King Philip II, the first Spanish monarch to rule over a truly global empire (he reigned from 1556 – 1598), was also perhaps its most intensely Catholic monarch. He was deeply attracted by the religious morality tales of artists such as Bosch, Patinir and Bruegel. At this time the Spanish empire included the Low Countries, and long before Spanish monarchs brought legions of Italian painters to court, they were inspired by the brilliant artistry of the northern Flemish school. So it is that today the Prado Museum hosts one of the most spectacular collections of Flemish painting in the world: these are, essentially, fruits of empire, and track the currents of religious influence and instruction across the late fifteenth and sixteenth centuries.
In any great art museum, standouts jostle for attention. Yet over the decades, no work at the Prado Museum has been so thrilling and mysterious for me as Patinir’s Charon crossing the Styx. It is an unparalleled examination of the division between Heaven and Hell, running from the shiny white horizon, blue lagoons, green pastures and strolling angels of the Elysian Fields, across the river of the damned, past three-headed Cerberus to the blazing fires and penstroke gallows of the underworld. Patinir’s work has always struck me as utterly complete – technically, compositionally, philosophically and spiritually. By pure chance the artwork survived four centuries of vicissitude and reached us mostly intact; with its brooding luminescence and tightly controlled narrative landscape developed over three vertical bands of colour, this one small painting describes an entire period of the European mind and heart.
Oddly, Patinir was often left to sit alone on the walls of the museum.
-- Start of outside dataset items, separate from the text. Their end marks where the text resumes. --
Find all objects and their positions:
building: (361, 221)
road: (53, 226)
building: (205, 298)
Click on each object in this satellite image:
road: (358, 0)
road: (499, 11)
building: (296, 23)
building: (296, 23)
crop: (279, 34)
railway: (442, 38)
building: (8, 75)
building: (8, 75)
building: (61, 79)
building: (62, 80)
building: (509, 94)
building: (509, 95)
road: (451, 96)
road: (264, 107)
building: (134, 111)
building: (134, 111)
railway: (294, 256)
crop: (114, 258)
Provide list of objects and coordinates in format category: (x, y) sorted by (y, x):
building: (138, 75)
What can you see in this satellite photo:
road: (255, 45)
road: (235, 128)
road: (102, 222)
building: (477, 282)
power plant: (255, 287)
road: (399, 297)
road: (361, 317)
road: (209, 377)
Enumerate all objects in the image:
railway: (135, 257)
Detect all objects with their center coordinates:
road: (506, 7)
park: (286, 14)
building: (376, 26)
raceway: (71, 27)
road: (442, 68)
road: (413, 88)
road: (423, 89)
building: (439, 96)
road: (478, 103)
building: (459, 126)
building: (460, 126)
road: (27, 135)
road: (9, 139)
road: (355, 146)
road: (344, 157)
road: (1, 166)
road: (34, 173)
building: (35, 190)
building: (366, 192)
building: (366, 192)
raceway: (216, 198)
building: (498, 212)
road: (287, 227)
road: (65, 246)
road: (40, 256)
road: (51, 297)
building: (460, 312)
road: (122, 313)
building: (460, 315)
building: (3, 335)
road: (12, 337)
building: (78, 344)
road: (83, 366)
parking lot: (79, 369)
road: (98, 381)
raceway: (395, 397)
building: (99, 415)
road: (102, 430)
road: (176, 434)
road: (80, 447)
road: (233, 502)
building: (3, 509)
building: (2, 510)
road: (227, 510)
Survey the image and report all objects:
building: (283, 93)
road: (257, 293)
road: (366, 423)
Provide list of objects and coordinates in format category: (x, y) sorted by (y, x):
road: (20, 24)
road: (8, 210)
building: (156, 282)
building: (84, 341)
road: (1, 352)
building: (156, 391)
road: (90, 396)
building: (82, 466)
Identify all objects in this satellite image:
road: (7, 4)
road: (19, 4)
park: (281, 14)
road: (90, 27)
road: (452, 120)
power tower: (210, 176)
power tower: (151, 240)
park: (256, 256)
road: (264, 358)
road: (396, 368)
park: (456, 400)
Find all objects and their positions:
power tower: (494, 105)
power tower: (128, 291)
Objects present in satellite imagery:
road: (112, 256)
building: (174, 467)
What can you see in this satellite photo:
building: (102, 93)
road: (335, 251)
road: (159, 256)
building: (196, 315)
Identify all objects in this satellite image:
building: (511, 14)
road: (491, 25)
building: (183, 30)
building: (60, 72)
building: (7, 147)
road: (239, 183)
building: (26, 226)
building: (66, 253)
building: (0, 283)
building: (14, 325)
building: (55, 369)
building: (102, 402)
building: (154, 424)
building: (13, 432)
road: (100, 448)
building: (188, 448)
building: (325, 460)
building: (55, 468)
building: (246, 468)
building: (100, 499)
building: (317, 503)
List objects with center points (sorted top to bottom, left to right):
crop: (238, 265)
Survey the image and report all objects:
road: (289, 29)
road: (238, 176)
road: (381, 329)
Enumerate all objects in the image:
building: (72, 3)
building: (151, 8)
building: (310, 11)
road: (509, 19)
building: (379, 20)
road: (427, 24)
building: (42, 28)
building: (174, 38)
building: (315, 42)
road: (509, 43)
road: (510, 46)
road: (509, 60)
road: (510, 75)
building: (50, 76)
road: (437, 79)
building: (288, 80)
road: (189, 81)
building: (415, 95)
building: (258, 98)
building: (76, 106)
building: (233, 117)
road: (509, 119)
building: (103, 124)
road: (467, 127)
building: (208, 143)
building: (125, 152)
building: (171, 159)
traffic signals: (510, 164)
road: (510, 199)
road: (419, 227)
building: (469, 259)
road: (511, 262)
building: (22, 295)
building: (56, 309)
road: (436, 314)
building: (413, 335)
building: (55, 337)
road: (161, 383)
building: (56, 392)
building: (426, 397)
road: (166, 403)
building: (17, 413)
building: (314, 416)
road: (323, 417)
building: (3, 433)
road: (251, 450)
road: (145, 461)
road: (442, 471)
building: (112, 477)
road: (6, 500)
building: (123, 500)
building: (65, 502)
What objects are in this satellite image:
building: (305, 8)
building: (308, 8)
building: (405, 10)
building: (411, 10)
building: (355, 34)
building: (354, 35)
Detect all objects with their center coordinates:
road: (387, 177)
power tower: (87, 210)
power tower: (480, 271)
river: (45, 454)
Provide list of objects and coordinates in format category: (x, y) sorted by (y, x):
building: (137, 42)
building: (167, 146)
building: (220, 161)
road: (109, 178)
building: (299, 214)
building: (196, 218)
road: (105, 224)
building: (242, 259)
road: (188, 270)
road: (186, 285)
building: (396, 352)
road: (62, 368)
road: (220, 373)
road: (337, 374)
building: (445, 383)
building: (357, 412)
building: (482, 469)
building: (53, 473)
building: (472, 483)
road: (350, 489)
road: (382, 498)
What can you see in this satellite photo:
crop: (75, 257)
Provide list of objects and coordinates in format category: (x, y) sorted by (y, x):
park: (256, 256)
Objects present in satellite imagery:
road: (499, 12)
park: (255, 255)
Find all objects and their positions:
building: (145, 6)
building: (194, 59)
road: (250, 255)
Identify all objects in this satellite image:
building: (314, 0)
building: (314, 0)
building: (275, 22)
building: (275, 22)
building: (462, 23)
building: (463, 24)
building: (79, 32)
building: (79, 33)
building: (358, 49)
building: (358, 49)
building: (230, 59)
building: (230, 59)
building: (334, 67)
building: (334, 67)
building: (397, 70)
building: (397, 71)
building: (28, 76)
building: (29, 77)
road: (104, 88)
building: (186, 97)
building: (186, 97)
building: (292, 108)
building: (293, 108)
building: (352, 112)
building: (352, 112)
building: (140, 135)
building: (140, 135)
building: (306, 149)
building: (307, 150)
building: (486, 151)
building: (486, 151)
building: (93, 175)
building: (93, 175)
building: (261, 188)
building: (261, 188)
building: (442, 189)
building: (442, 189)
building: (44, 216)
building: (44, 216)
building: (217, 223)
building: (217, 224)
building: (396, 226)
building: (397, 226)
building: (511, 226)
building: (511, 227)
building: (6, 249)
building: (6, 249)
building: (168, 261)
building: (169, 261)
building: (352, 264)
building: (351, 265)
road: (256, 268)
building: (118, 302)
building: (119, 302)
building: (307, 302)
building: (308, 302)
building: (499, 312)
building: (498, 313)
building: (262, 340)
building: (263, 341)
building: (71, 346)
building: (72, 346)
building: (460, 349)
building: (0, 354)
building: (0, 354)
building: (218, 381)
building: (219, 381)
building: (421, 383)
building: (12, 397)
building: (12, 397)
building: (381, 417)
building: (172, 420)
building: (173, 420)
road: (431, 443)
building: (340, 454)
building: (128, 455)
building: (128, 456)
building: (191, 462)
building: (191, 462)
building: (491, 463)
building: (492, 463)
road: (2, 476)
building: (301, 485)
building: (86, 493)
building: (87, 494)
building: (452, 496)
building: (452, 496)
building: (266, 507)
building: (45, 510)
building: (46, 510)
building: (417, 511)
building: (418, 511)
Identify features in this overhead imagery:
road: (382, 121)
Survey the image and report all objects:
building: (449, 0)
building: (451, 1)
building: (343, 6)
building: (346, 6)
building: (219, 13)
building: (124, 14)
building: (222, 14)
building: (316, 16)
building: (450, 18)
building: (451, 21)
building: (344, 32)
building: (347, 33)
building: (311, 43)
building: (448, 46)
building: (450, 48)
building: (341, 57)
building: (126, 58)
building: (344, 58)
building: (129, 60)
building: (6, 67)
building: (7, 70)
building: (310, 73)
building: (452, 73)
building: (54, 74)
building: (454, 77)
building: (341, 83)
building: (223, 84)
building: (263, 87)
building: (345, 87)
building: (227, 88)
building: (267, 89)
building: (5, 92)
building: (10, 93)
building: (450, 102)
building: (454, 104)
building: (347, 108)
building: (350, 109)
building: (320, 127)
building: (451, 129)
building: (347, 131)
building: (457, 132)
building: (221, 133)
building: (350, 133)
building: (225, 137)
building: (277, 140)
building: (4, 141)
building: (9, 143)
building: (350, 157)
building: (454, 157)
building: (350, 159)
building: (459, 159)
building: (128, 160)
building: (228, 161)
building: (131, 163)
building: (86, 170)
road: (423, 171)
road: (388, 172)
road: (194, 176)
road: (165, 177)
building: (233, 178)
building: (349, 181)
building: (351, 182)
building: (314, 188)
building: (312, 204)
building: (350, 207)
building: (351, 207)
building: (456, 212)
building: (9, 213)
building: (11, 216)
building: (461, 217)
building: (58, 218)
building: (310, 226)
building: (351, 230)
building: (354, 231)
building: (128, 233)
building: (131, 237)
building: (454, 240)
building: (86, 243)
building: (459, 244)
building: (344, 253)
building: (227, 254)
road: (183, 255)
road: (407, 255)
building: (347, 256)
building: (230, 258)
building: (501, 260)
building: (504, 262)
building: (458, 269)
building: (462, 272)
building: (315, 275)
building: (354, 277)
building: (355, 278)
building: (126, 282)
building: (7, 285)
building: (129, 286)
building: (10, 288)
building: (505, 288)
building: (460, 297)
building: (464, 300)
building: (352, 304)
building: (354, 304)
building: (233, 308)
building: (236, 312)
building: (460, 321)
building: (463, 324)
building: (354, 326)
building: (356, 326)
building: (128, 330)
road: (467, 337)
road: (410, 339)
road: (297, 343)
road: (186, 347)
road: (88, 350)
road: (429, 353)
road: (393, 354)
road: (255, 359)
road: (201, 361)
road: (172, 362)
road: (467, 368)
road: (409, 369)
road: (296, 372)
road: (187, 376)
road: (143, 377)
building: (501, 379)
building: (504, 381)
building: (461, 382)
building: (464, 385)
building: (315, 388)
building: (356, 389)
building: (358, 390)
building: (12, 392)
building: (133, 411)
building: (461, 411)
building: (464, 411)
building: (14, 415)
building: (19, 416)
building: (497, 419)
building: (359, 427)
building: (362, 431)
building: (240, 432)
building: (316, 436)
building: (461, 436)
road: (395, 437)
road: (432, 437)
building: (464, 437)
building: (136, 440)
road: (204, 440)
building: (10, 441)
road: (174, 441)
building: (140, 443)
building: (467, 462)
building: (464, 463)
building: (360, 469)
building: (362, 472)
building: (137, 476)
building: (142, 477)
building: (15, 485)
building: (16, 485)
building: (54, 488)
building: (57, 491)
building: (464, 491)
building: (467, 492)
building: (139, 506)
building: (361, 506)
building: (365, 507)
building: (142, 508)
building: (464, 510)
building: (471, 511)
For many years, Charon crossing the Styx shared the same room as the barbarous spectacle of Hieronymus Bosch: The Garden of Earthly Delights and The Haywain, while directly opposite hung Bruegel’s Triumph of Death. It is hard to think of a gallery room anywhere in the world quite so overcrowded with spectacular discourse on the journey of the human soul. The contrast was extraordinary: crowds flocked around the Bosch, all famous clamour, luxury and moral condemnation; the other, on an adjacent wall, a bluish serenity. Albeit both treat the worldly division between Heaven and Hell, one is a legendary extravaganza, the other a darkly glowing contemplation. Patinir lost out with the public every time.
The detail of Charon crossing the Styx that has been used here shows only the boatman and his passenger; there is no indication of where they might be headed, or from where they might have come. The complete picture tells a fuller story: Charon is oaring his way across the Styx towards the gates of Hell, back turned – as is the back of his passenger – on the shiny uplands of Paradise. In choosing this particular crop for the cover of The Beautiful Obscure, I preferred to have the overtly didactic religious element stripped away, while converting Charon into a figure of guidance and protection. The naked soul sails on under his wing. In this respect, the image retains the strong suggestion that we are all guided by greater and wiser forces than ourselves in crossing turbulent waters.